After 18 years, the city’s architectural survey—a prime tool for preservation—is itself in need of rehab

After 18 years, the city’s architectural survey—a prime tool for preservation—is itself in need of rehab

The Chicago Historic Resources Survey is a valuable tool in the preservation of the city’s buildings.

Published in hardback by the Daley administration in 1995 and available online, the survey lists thousands of pre-1940 buildings and uses a four-color system to rank them according to architectural significance. The survey also lists dates of construction, architects and even architectural styles.

Since 2003, the survey has been not just a tool, but a frontline weapon in the city’s effort to preserve old buildings. An ordinance slaps a 90-day hold on a demo permit sought for any building rated red or orange (the two highest ratings on the survey), allowing the city time to possibly work to preserve or landmark a doomed building. That means a listing in the CHRS can determine if a building falls to the bulldozers or not.

But here’s the issue: The survey is hardly complete. Fieldwork was largely done by volunteers and interns and the document has glaring omissions, particularly on the South and West Sides where scores of pre-1940 buildings are standing, yet absent from the survey. The hit-or-sometimes-miss nature of the survey means a highly-rated building on the list could be pulled from the clutches of the bulldozer, as we saw last year , but a good building left off the list by chance or oversight would have an altogether different fate. The survey has not been amended or corrected since it was released 18 years ago.

“It was [at times] a windshield survey,” said Jonathan Fine, executive director of Preservation Chicago, a group that pushed to get the demolition delay ordinance. “Four guys in a Chevrolet Chevette trying to determine what the city has. We have a lot of buildings flying under the radar screen.”

Given the survey’s flaws and the fact nearly 20 years have passed since the document was completed (some of the research in the survey goes back to the early 1980s) now is the time to begin work on a new survey.

The city must begin the work of correcting and updating the CHRS, or commission a new one. Currently overlooked buildings must be included. There should be a new category for pre-1940 structures that have been demolished since the old survey was completed. The new or revised survey must—for certain—include buildings built after 1940. These structures may have been too new to consider in 1985, but no longer. The youngest of these buildings are now as old as Art Deco skyscrapers were in the mid-1980s. It’s time.

City spokesman Peter Strazzabosco said the existing survey took 12 years to create. He wouldn’t comment further on whether the city would commission a new one.

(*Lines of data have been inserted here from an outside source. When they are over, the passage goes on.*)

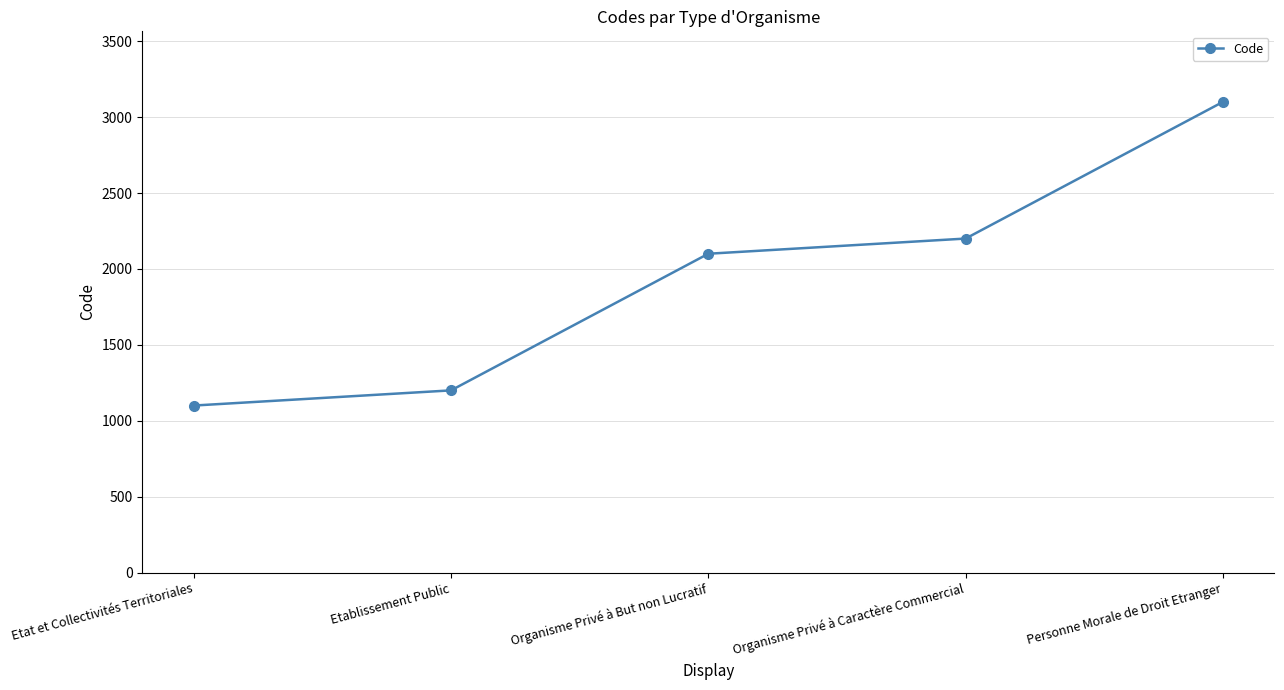

What value does the data have at Etablissement Public?

1200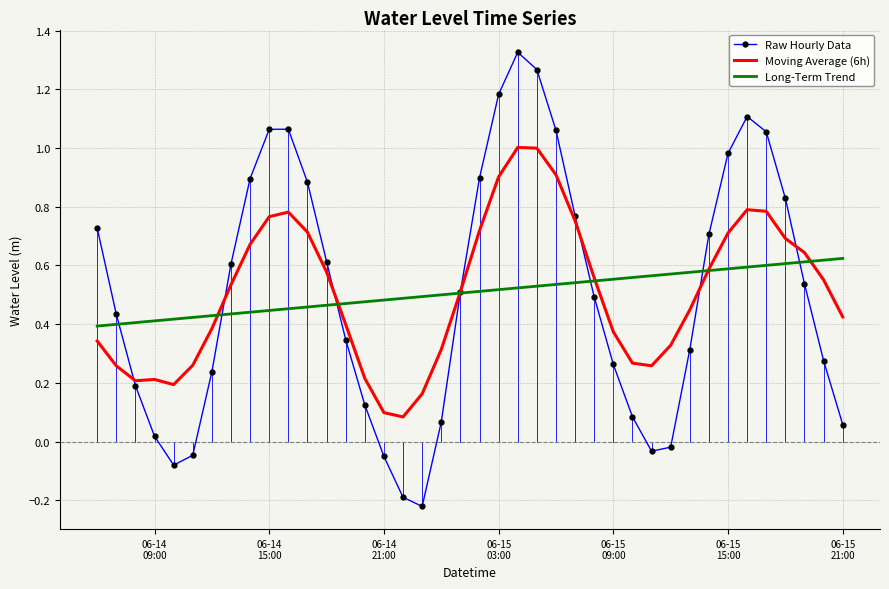

List the series in order of their peak value, highest first.

Raw Hourly Data, Moving Average (6h), Long-Term Trend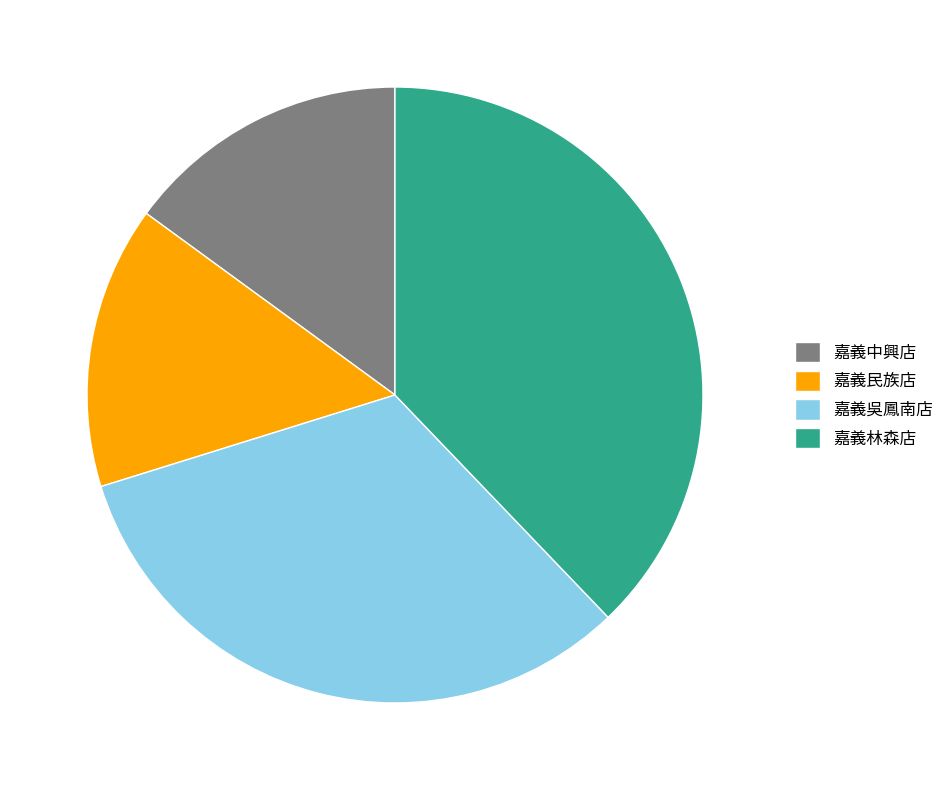

How many slices are in this pie chart?

4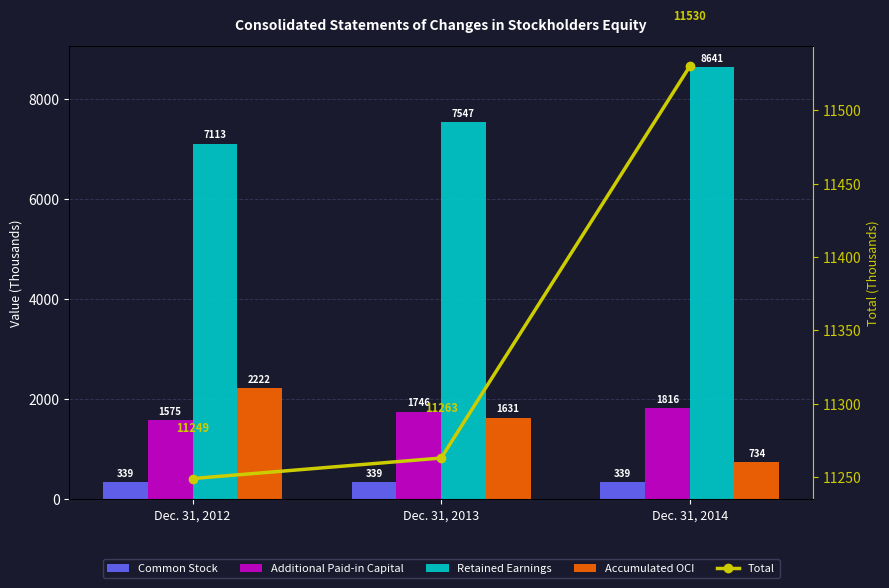

List the labels in order of Accumulated OCI value, largest first.

Dec. 31, 2012, Dec. 31, 2013, Dec. 31, 2014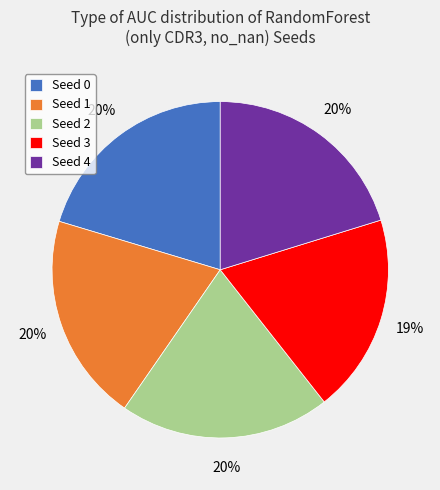

Is Seed 3 the majority of the pie?

No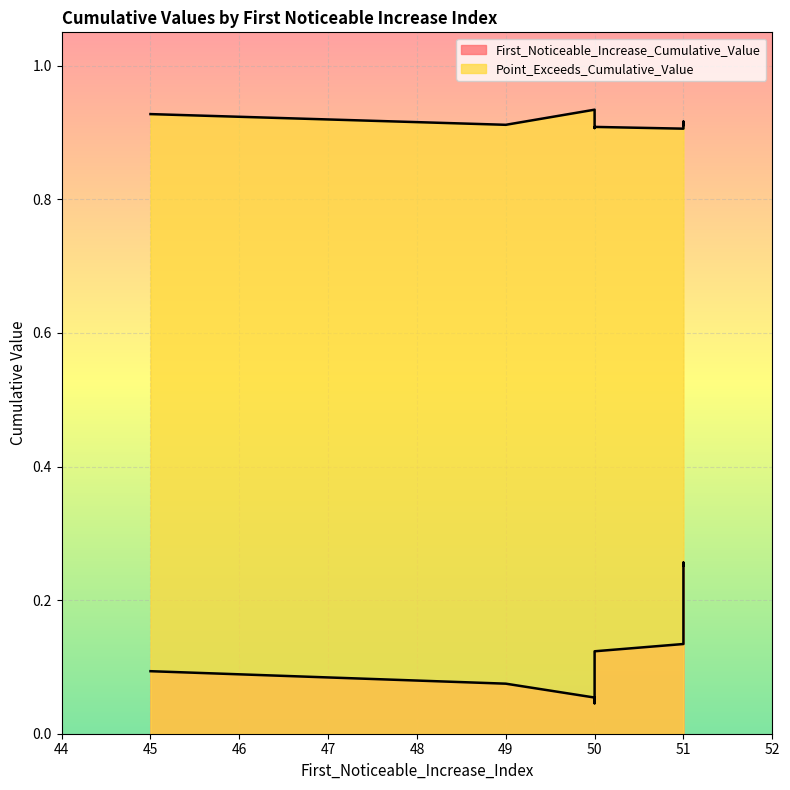

What is the label of the 8th point from the right?

51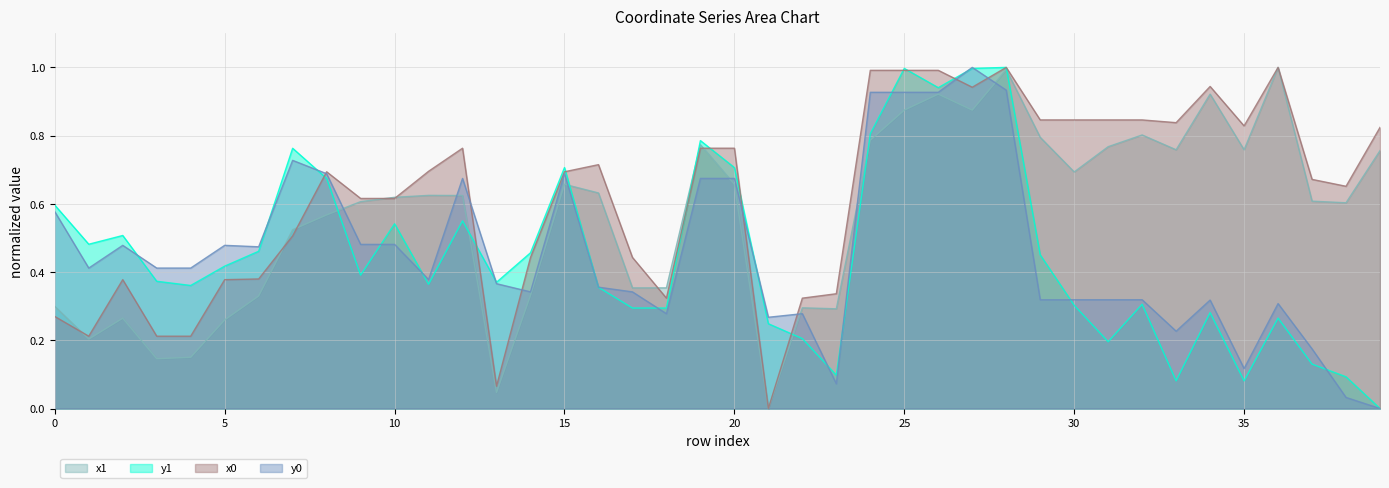

List the series in order of their peak value, lowest first.

x1, y1, x0, y0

A new and expanded survey would be a time-consuming and challenging undertaking. But a document that plays such an important role should be made to be complete and comprehensive. Landmarks Illinois President Bonnie McDonald said her organization supports the creation of a new survey and suggests some type of public-private partnership to get it done.

“This round of the survey would benefit from technological advances [not] available [when the survey was first created] to better involve the public and marshal volunteer resources,” McDonald said. “Social media and volunteer surveyors using interactive forms on tablets can buy down the cost of this needed process.”

A complete survey might have helped save the Goes Lithographing Co., (seen above), a handsome and historic industrial building at 61st and Perry that is now being demolished for a railroad company truck depot. The 109-year-old building didn’t make the survey despite being built well before 1940. Had it made the list, the building’s beautifully-kept exterior and distinctive brickwork would almost certainly garnered an orange rating, triggering the 90-day demo delay and providing some breathing room to at least think about reuse.

Why didn’t Goes make the survey?

“More than likely it was just overlooked,” said one preservationist with ties to the survey’s creation. “There was a lot of that.”

There was. Places like the landmark-worthy former Guaranty Bank (seen below), a 1923 neo-classical beauty at 68th and Stony Island, are absent from the survey. Thankfully, artist Theaster Gates found the bank before the bulldozers did. Landmarks Illinois has found still more, including the Castle Car Wash, 3801 W. Ogden, one of the last remnants of Route 66 within city limits.

The survey is indeed a tool, but one that needs to be made a lot sharper.

“The city should be pushed to do it,” Fine said. “The city should welcome it.”